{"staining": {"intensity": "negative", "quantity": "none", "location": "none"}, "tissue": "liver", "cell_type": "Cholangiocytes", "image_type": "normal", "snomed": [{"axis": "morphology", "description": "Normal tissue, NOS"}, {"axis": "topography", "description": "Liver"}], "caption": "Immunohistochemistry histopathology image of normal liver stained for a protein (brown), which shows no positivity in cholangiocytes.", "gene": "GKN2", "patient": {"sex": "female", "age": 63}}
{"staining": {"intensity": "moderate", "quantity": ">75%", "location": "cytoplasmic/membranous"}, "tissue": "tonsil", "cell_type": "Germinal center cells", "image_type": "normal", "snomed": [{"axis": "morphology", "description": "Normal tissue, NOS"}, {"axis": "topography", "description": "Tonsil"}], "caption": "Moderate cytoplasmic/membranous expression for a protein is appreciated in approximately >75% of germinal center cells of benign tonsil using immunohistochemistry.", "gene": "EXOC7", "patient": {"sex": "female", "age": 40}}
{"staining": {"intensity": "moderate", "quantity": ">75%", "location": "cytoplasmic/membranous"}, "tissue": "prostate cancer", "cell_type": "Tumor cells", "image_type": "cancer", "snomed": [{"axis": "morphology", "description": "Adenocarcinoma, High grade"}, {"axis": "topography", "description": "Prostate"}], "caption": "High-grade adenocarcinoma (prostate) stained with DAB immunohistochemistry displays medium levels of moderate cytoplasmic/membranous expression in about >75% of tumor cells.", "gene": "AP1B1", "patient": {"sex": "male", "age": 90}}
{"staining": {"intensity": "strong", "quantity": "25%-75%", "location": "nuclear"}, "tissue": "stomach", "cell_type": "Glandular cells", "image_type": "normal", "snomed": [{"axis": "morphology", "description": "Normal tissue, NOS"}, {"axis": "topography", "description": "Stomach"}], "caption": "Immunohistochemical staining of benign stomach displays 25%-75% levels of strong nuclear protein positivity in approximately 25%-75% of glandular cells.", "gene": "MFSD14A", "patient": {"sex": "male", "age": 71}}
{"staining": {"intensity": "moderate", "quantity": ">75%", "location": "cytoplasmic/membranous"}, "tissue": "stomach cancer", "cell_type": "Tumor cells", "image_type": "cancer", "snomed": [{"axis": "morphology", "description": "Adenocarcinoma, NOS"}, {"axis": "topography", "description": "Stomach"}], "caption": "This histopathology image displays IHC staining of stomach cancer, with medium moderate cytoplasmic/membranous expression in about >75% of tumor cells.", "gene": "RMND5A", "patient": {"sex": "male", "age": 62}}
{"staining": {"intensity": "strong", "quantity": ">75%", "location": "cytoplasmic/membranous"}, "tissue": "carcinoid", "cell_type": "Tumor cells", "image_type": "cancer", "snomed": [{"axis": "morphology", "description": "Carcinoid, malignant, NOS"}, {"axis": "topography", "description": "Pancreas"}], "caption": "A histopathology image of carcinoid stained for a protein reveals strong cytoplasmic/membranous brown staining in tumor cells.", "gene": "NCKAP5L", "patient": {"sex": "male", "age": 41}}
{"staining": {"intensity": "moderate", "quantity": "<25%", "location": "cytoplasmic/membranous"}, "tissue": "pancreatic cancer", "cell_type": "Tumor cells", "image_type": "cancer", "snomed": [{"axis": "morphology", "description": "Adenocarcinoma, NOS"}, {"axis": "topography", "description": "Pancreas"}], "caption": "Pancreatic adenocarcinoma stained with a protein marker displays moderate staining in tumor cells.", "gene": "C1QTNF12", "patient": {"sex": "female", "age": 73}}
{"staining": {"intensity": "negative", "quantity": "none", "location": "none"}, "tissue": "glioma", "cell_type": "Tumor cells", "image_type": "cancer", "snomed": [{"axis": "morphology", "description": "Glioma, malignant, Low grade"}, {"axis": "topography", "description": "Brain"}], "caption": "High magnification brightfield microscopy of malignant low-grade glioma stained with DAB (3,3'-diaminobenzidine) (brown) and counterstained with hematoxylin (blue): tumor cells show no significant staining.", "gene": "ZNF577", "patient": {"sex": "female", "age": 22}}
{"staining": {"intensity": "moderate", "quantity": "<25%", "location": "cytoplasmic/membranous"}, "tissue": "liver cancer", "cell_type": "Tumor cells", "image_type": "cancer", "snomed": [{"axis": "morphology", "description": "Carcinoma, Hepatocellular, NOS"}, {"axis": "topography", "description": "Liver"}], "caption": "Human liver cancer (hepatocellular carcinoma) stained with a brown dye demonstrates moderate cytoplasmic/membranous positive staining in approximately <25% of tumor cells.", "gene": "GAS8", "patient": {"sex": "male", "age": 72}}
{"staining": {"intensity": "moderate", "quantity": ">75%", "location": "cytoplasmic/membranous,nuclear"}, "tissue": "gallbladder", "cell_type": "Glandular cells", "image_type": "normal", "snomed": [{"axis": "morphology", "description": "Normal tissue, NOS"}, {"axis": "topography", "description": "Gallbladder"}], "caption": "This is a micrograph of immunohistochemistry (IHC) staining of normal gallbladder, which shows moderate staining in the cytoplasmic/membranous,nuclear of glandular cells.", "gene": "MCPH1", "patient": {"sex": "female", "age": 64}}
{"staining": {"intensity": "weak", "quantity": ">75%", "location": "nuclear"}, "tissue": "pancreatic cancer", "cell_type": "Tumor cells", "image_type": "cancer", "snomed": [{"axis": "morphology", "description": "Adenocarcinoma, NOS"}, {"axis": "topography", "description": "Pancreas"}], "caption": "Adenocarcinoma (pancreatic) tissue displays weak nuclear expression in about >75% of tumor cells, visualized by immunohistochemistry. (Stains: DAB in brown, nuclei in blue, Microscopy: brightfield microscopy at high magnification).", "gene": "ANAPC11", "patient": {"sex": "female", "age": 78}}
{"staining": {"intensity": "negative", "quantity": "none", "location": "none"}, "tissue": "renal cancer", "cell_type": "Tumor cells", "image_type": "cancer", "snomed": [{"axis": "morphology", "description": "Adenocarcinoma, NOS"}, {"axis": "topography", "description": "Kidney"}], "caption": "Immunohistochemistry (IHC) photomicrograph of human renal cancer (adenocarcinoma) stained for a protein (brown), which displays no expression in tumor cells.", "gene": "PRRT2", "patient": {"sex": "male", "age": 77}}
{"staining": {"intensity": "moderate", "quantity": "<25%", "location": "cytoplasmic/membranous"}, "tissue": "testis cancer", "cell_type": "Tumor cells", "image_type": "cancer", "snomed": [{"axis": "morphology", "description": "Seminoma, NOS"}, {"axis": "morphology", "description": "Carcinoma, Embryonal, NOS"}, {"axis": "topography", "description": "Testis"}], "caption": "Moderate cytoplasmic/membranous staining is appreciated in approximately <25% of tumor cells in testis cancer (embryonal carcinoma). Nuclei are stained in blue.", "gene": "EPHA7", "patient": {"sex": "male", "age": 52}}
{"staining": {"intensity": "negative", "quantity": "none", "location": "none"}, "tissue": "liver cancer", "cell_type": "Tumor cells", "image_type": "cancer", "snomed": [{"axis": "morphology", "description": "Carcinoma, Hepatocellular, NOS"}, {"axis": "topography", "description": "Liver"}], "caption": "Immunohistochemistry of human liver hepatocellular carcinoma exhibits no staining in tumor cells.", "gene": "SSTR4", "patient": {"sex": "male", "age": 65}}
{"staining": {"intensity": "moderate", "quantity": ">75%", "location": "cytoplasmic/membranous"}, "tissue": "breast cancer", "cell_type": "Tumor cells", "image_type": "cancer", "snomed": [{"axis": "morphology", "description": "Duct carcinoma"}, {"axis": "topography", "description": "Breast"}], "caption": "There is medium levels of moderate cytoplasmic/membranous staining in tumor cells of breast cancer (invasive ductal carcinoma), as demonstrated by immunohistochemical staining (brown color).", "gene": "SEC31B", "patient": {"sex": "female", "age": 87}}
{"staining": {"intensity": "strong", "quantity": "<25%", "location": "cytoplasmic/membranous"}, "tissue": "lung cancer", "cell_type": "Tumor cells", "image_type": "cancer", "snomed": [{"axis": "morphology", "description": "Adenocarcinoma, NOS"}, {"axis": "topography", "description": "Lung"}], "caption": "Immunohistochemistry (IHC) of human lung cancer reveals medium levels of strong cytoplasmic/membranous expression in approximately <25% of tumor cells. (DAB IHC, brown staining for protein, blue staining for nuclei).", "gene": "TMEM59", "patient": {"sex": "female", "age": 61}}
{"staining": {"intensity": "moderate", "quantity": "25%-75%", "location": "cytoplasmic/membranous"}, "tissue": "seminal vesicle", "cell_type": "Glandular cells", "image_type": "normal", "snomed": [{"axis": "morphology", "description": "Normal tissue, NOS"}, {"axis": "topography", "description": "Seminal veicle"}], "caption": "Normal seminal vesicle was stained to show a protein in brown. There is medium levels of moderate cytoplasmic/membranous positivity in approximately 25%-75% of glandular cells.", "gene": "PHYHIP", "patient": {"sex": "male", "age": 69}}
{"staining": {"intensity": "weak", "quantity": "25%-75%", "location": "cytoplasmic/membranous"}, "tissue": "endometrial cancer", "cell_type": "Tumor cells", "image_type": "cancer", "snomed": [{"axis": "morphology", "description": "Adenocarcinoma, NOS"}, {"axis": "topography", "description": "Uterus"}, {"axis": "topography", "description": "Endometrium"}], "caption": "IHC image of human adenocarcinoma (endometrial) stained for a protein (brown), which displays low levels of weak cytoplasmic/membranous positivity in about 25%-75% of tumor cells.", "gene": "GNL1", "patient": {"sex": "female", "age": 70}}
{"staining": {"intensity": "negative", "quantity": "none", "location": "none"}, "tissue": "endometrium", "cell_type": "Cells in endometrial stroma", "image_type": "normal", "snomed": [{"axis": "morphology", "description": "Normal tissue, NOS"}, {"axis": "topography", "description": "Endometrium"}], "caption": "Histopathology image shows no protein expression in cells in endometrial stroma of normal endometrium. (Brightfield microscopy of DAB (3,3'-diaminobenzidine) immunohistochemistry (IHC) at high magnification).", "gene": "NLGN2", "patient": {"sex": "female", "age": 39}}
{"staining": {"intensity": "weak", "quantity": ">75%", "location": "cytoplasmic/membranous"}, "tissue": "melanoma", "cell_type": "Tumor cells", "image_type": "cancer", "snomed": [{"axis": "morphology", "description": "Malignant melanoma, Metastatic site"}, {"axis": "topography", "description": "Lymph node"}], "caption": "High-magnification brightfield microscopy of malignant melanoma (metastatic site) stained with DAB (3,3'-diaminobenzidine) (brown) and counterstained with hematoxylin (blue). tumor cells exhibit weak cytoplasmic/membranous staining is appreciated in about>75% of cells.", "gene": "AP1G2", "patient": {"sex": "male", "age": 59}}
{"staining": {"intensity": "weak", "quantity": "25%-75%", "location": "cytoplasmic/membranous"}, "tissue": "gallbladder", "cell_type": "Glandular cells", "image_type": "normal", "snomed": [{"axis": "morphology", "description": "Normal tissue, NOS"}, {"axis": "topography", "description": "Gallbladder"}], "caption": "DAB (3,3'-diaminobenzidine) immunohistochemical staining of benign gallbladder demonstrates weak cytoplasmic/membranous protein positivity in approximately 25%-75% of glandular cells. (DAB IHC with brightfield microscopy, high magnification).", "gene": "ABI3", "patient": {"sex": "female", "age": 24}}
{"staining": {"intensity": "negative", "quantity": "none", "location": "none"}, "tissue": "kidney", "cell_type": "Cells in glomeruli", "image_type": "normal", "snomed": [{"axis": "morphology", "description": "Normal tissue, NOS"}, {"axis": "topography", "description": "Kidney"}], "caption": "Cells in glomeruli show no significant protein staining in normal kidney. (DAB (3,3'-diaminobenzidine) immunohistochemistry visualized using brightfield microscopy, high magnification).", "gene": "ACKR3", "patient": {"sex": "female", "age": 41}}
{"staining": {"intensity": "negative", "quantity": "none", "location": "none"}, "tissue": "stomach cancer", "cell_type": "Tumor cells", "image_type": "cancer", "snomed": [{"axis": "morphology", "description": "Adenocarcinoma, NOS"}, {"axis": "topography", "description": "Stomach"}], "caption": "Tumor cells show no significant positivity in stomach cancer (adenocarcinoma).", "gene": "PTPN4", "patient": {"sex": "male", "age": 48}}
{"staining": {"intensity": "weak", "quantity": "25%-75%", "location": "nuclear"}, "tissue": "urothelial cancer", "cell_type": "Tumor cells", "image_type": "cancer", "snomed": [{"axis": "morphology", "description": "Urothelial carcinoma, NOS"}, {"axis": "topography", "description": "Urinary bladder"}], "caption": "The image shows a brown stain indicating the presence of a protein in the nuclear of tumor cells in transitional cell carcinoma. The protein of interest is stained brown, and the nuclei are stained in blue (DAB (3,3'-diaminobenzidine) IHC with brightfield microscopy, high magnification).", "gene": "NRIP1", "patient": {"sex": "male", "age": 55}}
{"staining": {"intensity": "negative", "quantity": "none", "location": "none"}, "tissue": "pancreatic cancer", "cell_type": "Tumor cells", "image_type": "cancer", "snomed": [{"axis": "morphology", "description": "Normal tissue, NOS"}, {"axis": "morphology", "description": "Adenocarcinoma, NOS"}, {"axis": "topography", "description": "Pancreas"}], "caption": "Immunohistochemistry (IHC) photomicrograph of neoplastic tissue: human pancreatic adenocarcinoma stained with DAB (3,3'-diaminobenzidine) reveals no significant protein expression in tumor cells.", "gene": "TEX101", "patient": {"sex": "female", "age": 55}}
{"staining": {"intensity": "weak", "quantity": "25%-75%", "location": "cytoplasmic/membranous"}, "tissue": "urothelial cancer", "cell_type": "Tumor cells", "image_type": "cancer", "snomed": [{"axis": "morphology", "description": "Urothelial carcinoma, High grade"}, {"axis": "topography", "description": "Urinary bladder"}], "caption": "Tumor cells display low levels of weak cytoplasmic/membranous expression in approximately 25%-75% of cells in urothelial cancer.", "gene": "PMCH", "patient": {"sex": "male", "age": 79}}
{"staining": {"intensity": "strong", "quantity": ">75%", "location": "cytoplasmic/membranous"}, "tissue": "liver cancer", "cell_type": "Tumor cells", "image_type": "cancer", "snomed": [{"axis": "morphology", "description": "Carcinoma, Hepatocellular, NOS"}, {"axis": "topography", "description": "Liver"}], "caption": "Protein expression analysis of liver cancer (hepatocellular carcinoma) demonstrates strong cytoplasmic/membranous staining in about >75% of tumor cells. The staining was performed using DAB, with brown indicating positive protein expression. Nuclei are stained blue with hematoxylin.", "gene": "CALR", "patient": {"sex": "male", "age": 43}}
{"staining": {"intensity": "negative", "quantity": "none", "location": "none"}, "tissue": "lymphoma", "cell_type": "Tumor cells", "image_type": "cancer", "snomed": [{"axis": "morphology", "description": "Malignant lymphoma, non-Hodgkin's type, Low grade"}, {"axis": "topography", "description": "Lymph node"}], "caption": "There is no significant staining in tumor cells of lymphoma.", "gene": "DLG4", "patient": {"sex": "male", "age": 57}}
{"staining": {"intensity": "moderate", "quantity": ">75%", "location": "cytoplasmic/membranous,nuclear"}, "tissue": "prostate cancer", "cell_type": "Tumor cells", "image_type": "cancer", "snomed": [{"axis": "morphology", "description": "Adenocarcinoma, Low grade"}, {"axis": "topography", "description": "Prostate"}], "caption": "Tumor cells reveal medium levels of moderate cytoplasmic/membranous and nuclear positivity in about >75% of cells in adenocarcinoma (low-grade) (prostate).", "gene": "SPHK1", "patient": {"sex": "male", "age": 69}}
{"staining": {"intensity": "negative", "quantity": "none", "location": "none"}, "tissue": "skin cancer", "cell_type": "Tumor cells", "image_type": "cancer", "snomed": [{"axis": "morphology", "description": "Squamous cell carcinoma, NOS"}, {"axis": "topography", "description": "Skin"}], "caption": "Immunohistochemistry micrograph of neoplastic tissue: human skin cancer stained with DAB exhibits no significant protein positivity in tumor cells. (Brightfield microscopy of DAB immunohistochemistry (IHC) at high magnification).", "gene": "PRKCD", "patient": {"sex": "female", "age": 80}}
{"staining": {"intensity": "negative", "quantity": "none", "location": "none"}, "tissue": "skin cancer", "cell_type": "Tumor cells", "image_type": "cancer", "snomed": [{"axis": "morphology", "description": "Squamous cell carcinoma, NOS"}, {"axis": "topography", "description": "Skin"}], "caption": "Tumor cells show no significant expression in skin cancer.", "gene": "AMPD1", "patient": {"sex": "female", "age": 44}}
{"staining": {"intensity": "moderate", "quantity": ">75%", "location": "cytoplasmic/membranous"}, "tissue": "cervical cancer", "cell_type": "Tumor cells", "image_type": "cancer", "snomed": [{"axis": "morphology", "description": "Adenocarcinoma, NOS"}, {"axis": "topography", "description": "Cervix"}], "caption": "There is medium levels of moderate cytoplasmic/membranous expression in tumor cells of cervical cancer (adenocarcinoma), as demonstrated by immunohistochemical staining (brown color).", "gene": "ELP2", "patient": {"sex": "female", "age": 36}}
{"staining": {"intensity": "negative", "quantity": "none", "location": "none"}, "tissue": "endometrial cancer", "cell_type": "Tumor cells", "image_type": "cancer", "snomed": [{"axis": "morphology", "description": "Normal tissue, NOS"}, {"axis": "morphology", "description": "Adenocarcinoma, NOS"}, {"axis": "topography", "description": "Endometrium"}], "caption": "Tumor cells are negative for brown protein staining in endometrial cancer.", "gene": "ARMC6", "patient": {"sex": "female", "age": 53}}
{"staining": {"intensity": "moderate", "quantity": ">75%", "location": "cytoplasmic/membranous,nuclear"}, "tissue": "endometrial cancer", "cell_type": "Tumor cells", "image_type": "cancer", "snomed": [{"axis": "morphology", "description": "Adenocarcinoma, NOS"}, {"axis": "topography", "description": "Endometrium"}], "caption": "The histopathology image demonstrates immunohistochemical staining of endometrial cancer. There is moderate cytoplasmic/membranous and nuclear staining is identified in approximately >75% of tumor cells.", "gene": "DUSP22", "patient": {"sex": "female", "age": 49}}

* * *

Task instructions:
Within the material above, extract exactly the lines that start at the line containing "of malignant melanoma" and stop after the line containing "(3,3'-diaminobenzidine) immunohistochemical staining", and only those.

Solution below:
{"staining": {"intensity": "weak", "quantity": ">75%", "location": "cytoplasmic/membranous"}, "tissue": "melanoma", "cell_type": "Tumor cells", "image_type": "cancer", "snomed": [{"axis": "morphology", "description": "Malignant melanoma, Metastatic site"}, {"axis": "topography", "description": "Lymph node"}], "caption": "High-magnification brightfield microscopy of malignant melanoma (metastatic site) stained with DAB (3,3'-diaminobenzidine) (brown) and counterstained with hematoxylin (blue). tumor cells exhibit weak cytoplasmic/membranous staining is appreciated in about>75% of cells.", "gene": "AP1G2", "patient": {"sex": "male", "age": 59}}
{"staining": {"intensity": "weak", "quantity": "25%-75%", "location": "cytoplasmic/membranous"}, "tissue": "gallbladder", "cell_type": "Glandular cells", "image_type": "normal", "snomed": [{"axis": "morphology", "description": "Normal tissue, NOS"}, {"axis": "topography", "description": "Gallbladder"}], "caption": "DAB (3,3'-diaminobenzidine) immunohistochemical staining of benign gallbladder demonstrates weak cytoplasmic/membranous protein positivity in approximately 25%-75% of glandular cells. (DAB IHC with brightfield microscopy, high magnification).", "gene": "ABI3", "patient": {"sex": "female", "age": 24}}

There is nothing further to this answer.